* Exercise brief: Starting with the first line and ending with the one that holds "Περισσότερος χρόνος και", retype the entries exactly.

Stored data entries
===============

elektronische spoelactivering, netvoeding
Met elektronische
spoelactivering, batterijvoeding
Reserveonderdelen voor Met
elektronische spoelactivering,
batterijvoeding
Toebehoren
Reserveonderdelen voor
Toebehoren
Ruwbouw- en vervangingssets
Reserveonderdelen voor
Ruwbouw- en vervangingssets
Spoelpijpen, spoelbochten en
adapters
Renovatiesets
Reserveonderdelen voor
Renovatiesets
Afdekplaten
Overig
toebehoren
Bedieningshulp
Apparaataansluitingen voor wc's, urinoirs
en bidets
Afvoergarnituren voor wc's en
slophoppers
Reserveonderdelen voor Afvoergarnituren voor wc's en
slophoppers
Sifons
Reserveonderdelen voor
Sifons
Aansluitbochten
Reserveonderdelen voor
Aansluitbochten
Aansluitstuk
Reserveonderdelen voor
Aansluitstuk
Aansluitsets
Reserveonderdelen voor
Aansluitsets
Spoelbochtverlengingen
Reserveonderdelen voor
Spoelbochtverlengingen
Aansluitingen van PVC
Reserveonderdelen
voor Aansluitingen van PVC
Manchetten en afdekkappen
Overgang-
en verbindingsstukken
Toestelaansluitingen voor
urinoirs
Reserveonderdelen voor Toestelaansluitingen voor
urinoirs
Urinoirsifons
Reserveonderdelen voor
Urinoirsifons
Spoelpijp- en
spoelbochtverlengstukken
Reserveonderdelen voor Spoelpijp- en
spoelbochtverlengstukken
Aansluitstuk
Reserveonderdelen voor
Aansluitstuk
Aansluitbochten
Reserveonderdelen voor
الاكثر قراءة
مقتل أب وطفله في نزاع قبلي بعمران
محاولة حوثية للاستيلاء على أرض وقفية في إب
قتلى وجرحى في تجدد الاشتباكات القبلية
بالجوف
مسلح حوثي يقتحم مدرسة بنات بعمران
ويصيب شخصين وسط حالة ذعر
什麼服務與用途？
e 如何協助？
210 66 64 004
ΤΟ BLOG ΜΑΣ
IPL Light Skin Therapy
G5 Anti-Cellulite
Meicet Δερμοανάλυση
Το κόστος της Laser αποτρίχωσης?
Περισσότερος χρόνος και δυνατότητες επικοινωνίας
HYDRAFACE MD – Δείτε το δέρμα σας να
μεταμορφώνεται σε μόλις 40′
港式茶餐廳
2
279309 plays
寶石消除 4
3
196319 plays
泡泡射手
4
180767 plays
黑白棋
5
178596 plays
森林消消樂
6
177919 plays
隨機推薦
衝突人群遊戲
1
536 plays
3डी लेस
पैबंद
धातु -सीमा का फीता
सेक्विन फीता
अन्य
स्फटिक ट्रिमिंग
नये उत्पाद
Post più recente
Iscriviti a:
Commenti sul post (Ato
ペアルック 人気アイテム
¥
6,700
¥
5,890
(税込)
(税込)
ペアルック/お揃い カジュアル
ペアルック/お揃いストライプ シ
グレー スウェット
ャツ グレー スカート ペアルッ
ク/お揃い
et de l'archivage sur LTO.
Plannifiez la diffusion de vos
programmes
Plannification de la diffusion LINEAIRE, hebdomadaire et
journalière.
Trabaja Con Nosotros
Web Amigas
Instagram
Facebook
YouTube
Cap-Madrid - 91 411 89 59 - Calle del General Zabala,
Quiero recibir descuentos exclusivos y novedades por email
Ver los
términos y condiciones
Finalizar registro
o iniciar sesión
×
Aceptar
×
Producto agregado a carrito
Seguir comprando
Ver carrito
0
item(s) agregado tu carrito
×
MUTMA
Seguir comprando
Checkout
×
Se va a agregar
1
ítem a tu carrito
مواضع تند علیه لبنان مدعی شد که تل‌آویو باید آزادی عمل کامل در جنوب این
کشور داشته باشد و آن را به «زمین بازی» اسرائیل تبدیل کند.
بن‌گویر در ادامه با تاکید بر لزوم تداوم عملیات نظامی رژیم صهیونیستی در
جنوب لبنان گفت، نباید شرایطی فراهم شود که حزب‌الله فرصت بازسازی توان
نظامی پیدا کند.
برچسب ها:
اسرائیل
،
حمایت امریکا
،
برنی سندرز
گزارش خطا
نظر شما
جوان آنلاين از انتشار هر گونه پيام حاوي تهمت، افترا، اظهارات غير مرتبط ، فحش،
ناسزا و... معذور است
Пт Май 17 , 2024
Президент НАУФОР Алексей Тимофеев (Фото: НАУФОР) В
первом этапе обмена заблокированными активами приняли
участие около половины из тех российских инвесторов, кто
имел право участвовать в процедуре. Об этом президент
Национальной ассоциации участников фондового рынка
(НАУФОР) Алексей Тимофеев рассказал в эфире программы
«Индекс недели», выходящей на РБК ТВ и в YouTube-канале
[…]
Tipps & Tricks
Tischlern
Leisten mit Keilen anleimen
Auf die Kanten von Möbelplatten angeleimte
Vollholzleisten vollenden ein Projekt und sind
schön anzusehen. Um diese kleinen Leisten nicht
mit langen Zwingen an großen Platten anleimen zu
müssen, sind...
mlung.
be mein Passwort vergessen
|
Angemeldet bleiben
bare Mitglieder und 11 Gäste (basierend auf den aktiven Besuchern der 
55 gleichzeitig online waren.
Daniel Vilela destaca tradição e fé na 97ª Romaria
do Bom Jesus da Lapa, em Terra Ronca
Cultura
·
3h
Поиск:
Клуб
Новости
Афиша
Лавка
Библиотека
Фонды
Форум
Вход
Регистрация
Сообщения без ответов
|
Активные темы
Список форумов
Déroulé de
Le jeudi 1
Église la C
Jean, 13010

===============

* Written reply:
elektronische spoelactivering, netvoeding
Met elektronische
spoelactivering, batterijvoeding
Reserveonderdelen voor Met
elektronische spoelactivering,
batterijvoeding
Toebehoren
Reserveonderdelen voor
Toebehoren
Ruwbouw- en vervangingssets
Reserveonderdelen voor
Ruwbouw- en vervangingssets
Spoelpijpen, spoelbochten en
adapters
Renovatiesets
Reserveonderdelen voor
Renovatiesets
Afdekplaten
Overig
toebehoren
Bedieningshulp
Apparaataansluitingen voor wc's, urinoirs
en bidets
Afvoergarnituren voor wc's en
slophoppers
Reserveonderdelen voor Afvoergarnituren voor wc's en
slophoppers
Sifons
Reserveonderdelen voor
Sifons
Aansluitbochten
Reserveonderdelen voor
Aansluitbochten
Aansluitstuk
Reserveonderdelen voor
Aansluitstuk
Aansluitsets
Reserveonderdelen voor
Aansluitsets
Spoelbochtverlengingen
Reserveonderdelen voor
Spoelbochtverlengingen
Aansluitingen van PVC
Reserveonderdelen
voor Aansluitingen van PVC
Manchetten en afdekkappen
Overgang-
en verbindingsstukken
Toestelaansluitingen voor
urinoirs
Reserveonderdelen voor Toestelaansluitingen voor
urinoirs
Urinoirsifons
Reserveonderdelen voor
Urinoirsifons
Spoelpijp- en
spoelbochtverlengstukken
Reserveonderdelen voor Spoelpijp- en
spoelbochtverlengstukken
Aansluitstuk
Reserveonderdelen voor
Aansluitstuk
Aansluitbochten
Reserveonderdelen voor
الاكثر قراءة
مقتل أب وطفله في نزاع قبلي بعمران
محاولة حوثية للاستيلاء على أرض وقفية في إب
قتلى وجرحى في تجدد الاشتباكات القبلية
بالجوف
مسلح حوثي يقتحم مدرسة بنات بعمران
ويصيب شخصين وسط حالة ذعر
什麼服務與用途？
e 如何協助？
210 66 64 004
ΤΟ BLOG ΜΑΣ
IPL Light Skin Therapy
G5 Anti-Cellulite
Meicet Δερμοανάλυση
Το κόστος της Laser αποτρίχωσης?
Περισσότερος χρόνος και δυνατότητες επικοινωνίας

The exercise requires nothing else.